Symptoms:

• VRFs are in use and service interfaces are configured on the VRFs.
• When selecting "Service Interface Subnet" in route re-distribution on the VRF the service interface subnets are not advertised.
• When selecting "External Interfaces Subnet" in route re-distribution on the VRF the service interface subnets are advertised.
• When selecting "Service Interface Subnet" in route re-distribution on the Tier-0 Gateway the service interface subnets are advertised.
• See below example of route re-distribution options with the service interface subnets selected for reference:

VMware NSX-T Data Center

Under route re-distribution the option for "Service Interface Subnet" refers to service interfaces on Tier-0 Gateways only, and not VRFs.

• The Tier-0 Gateway service interface or previously known as CSP (Centralized Service Port) does not have an Edge path configured.
• The VRF (peer node) service interface requires an edge path. This is similar to an external interface.

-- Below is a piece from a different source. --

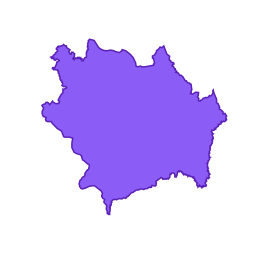 outline of Pak Chong, Nakhon Ratchasima, Thailand, rotated 195°
{"feature_id": "78962969B19960010769064", "entity_name": "Pak Chong", "entity_type": "district", "adm_level": 2, "iso_a3": "THA", "parent_name": "Thailand", "parent_adm1": "Nakhon Ratchasima", "projection": "albers", "projection_center": [101.393, 14.643], "detail": "fine", "context": "isolated", "style": "filled", "palette": "violet", "viewbox_px": 256, "rotation_deg": 195, "n_neighbors": 0, "source": "geoboundaries", "source_scale": "gbopen_adm2", "svg_char_len": 5760}
<svg xmlns="http://www.w3.org/2000/svg" viewBox="0 0 256 256"><g transform="rotate(195 128 128)"><path d="M55.5,186.7L55.7,186.0L55.0,183.5L55.9,180.7L56.4,180.3L57.4,180.5L58.0,180.0L58.2,178.7L59.9,177.6L60.7,177.7L63.2,176.0L63.8,174.3L65.0,173.6L65.3,172.6L67.0,172.7L67.2,174.8L69.1,176.1L68.6,177.3L69.0,180.5L71.9,180.1L74.3,177.4L76.5,177.4L76.0,178.7L76.7,180.1L76.2,181.3L78.4,186.6L79.8,186.7L79.9,187.2L82.4,187.3L83.9,188.7L84.9,188.4L88.3,191.7L90.4,192.7L91.8,192.3L93.5,194.1L96.2,194.2L95.6,195.3L97.5,196.4L97.6,198.0L97.9,197.2L98.5,197.4L99.8,198.9L101.5,199.3L101.1,200.2L101.4,201.0L100.5,201.0L100.1,201.7L100.9,202.9L103.5,202.8L104.2,204.1L106.0,204.6L106.4,208.1L109.6,209.5L114.7,216.5L116.0,214.4L118.0,214.5L118.5,212.8L120.4,210.1L120.3,208.5L121.3,205.3L123.0,203.8L122.4,201.8L121.2,201.6L119.7,198.6L119.2,197.4L119.9,196.3L119.4,195.3L127.2,191.6L130.4,190.6L131.9,191.1L134.3,189.7L136.3,189.9L137.5,192.9L141.3,197.4L144.8,199.7L150.1,202.0L153.9,202.2L154.1,200.8L155.9,198.6L160.0,198.5L161.8,199.0L165.2,198.7L168.1,197.2L171.7,196.6L175.0,197.2L177.3,198.2L183.3,203.8L188.0,203.8L189.0,202.1L188.4,200.6L188.9,199.4L188.3,198.2L188.3,196.7L187.9,196.6L188.2,195.8L187.2,194.7L187.3,193.2L186.9,193.2L187.5,192.3L187.7,189.8L186.5,185.8L187.9,184.7L188.6,182.5L188.5,181.6L189.1,181.4L189.7,181.8L189.9,181.1L191.1,182.6L191.6,182.3L191.7,182.7L191.2,183.1L191.8,183.1L192.0,183.6L192.5,183.0L193.0,183.4L193.3,182.9L193.8,183.5L194.3,183.1L194.5,183.7L194.5,182.2L195.0,182.0L195.2,182.7L195.7,182.1L196.6,182.2L197.2,181.6L197.3,180.4L198.2,181.0L198.2,180.2L198.7,180.2L199.3,181.0L198.3,182.8L198.8,185.9L199.5,186.0L200.6,186.9L202.2,186.6L202.1,184.6L203.0,184.4L205.1,186.7L204.2,188.5L208.2,189.8L208.7,191.4L210.1,191.1L211.8,192.0L212.5,190.8L213.9,190.0L214.0,189.5L215.9,189.2L216.0,188.5L217.0,188.4L216.7,187.7L217.8,186.6L217.6,185.5L216.4,185.1L215.9,184.1L217.5,181.7L217.2,180.9L218.8,179.1L219.3,177.4L220.9,176.5L219.3,175.3L217.7,176.4L217.1,174.7L215.4,174.7L215.3,175.9L214.6,176.2L212.5,175.8L211.8,175.2L213.8,173.2L213.6,170.1L214.0,169.8L214.2,167.4L216.4,166.8L216.5,165.9L214.6,165.0L213.8,165.7L212.5,165.5L210.9,165.9L210.6,164.9L209.5,164.2L209.7,163.6L209.4,162.7L208.6,162.5L207.8,161.1L208.0,160.5L206.6,159.4L206.5,157.8L205.1,156.9L205.2,156.4L204.0,156.1L203.7,155.1L203.1,154.9L202.5,153.2L202.8,151.9L200.7,151.3L198.9,152.0L197.6,151.0L199.9,148.8L201.0,148.7L199.9,145.3L201.2,143.2L202.6,137.6L202.4,136.4L200.9,136.1L201.3,133.8L201.9,133.9L202.6,133.2L204.2,132.8L207.3,133.8L207.8,134.4L209.4,130.5L209.7,131.1L210.9,130.9L211.5,131.7L212.9,131.9L213.9,131.4L214.2,130.0L216.1,128.7L217.0,127.6L214.6,125.2L215.2,121.8L214.7,119.7L212.9,117.2L209.8,117.0L209.9,114.8L208.9,113.6L206.9,113.4L203.8,114.4L202.4,112.9L196.1,109.2L191.4,107.8L188.0,103.1L187.1,102.7L182.3,104.0L178.8,103.9L178.3,99.0L177.1,94.5L173.9,90.7L171.2,90.0L167.5,89.9L165.9,89.2L163.6,85.4L161.9,85.0L158.2,83.0L156.1,82.5L155.6,81.8L155.4,78.0L156.6,76.7L157.8,73.2L157.4,70.6L159.4,68.4L159.9,66.2L160.8,65.0L160.8,61.3L160.0,60.4L159.7,59.1L157.7,57.4L156.1,57.4L153.7,58.8L150.1,61.9L145.6,63.6L137.6,60.3L135.7,58.1L135.9,56.0L135.5,54.9L133.9,53.4L133.1,53.5L132.2,52.8L132.1,50.1L128.5,47.6L128.0,44.1L126.5,42.3L125.9,40.0L124.2,39.5L123.4,39.7L123.8,41.4L124.2,41.4L123.8,42.8L124.5,46.1L124.9,46.0L125.2,46.7L124.8,47.5L125.3,48.3L125.3,48.9L124.5,48.8L124.2,49.3L124.9,50.8L124.4,51.9L125.0,52.1L125.1,53.0L124.2,54.0L123.9,55.0L121.1,55.9L120.6,55.7L118.5,57.4L115.4,58.0L114.0,59.6L112.4,59.4L111.2,60.5L111.2,61.5L110.2,62.0L107.9,66.5L106.7,66.9L103.8,70.3L101.7,70.9L99.7,72.6L96.8,72.7L96.0,73.6L93.5,74.6L92.1,76.4L91.1,76.2L90.6,76.8L90.0,76.8L90.1,78.7L86.8,78.9L86.0,80.2L86.5,81.1L86.3,82.3L87.2,83.3L86.8,84.5L85.8,85.2L85.6,86.1L84.2,87.3L83.6,88.6L82.5,88.7L81.1,87.5L80.6,87.7L80.6,88.2L78.9,88.1L78.3,88.8L77.3,88.6L76.6,89.5L76.0,89.3L76.1,89.9L75.6,89.8L74.9,91.1L75.4,94.2L75.2,94.6L74.5,94.5L74.7,95.0L74.1,95.9L71.7,96.3L70.7,95.0L70.1,92.9L68.6,93.3L68.9,94.4L68.4,95.1L68.7,95.6L68.4,98.4L68.7,98.5L68.1,99.7L67.2,99.8L66.9,99.2L66.1,100.0L65.9,99.5L64.9,99.7L64.6,99.0L63.6,98.9L63.4,98.1L62.8,98.2L62.2,97.2L61.3,97.6L60.9,98.4L60.2,98.3L59.6,97.5L59.1,97.9L58.0,97.7L57.6,96.7L56.8,98.0L56.4,97.6L55.6,97.7L55.4,97.2L53.8,97.6L52.6,96.8L51.9,97.7L51.3,97.1L51.3,96.4L50.4,96.2L50.2,95.1L49.5,94.9L49.8,94.6L49.3,94.5L49.4,94.1L46.7,92.7L47.1,92.0L46.6,90.4L45.8,89.9L45.1,90.2L45.0,89.2L44.3,90.1L44.2,91.2L42.9,90.6L43.0,90.2L42.1,90.4L41.6,89.6L41.3,90.0L41.0,89.6L40.4,90.2L40.9,91.3L40.6,91.9L39.4,91.2L38.7,92.0L37.7,91.8L37.5,93.1L39.5,94.9L38.3,97.2L39.5,97.9L38.3,99.8L38.5,100.4L37.3,99.9L36.5,101.1L37.3,101.7L37.3,102.8L37.9,103.6L36.9,104.7L38.5,105.5L38.6,106.4L39.8,106.8L39.3,107.4L40.1,107.7L39.8,108.1L40.4,108.7L40.0,110.0L41.1,110.4L40.9,111.3L41.8,112.4L41.7,113.9L42.7,114.3L41.8,115.5L42.1,117.1L41.6,117.3L41.2,119.1L41.6,120.3L41.1,120.9L41.8,120.9L42.3,121.4L42.2,122.2L43.0,123.6L43.2,124.6L42.6,124.9L43.4,126.3L43.0,127.7L43.1,129.2L43.7,129.5L43.5,131.0L44.1,131.4L44.1,132.4L43.3,132.7L43.2,134.4L42.7,134.7L43.1,136.1L42.9,137.4L44.0,138.3L43.0,139.4L42.8,139.9L43.2,140.4L42.8,140.5L43.7,140.7L43.5,141.2L44.8,142.9L44.2,144.4L45.1,144.2L45.4,145.2L46.6,146.0L46.3,147.5L45.9,147.2L44.3,148.2L43.9,148.7L44.1,149.3L43.1,149.5L43.6,150.6L42.9,150.7L42.0,152.5L41.3,152.9L41.7,154.7L40.7,154.8L40.2,155.8L39.4,155.8L39.2,157.1L39.8,158.1L39.6,158.6L38.3,158.2L37.4,159.4L36.4,159.2L35.2,160.7L35.7,161.6L35.1,161.8L36.1,163.5L36.3,164.6L35.9,165.0L38.1,167.2L39.8,166.2L40.4,168.2L42.8,169.5L44.8,170.0L44.9,171.8L47.1,174.7L49.0,175.4L49.9,178.7L54.1,184.1L55.5,186.7Z" fill="#8b5cf6" stroke="#5b21b6" stroke-width="1.5"/></g></svg>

"Service Interface Subnets" refers to the CSP subnets configured on the Tier-0 Gateway. The VRF is a peer node to the Tier-0 Gateway. The per node service interface is considered the same as an external interface. Using "External Interface Subnet" re-distribution applies to both external interface and per node service interface.

This is intended workflow and is working as expected.

Workaround:

If there is a requirement NOT to advertise the VRF service interface subnets the workaround is as follows:

1. Create a separate user prefix list with DENY subnets i.e Service Interface Subnets.
2. Create route map with PERMIT with that prefix list.
3. Use the route map created in redistribution rule for the VRF.

If there is a requirement NOT to advertise the VRF external subnets, follow the same steps as above but create prefix list with external interface subnets.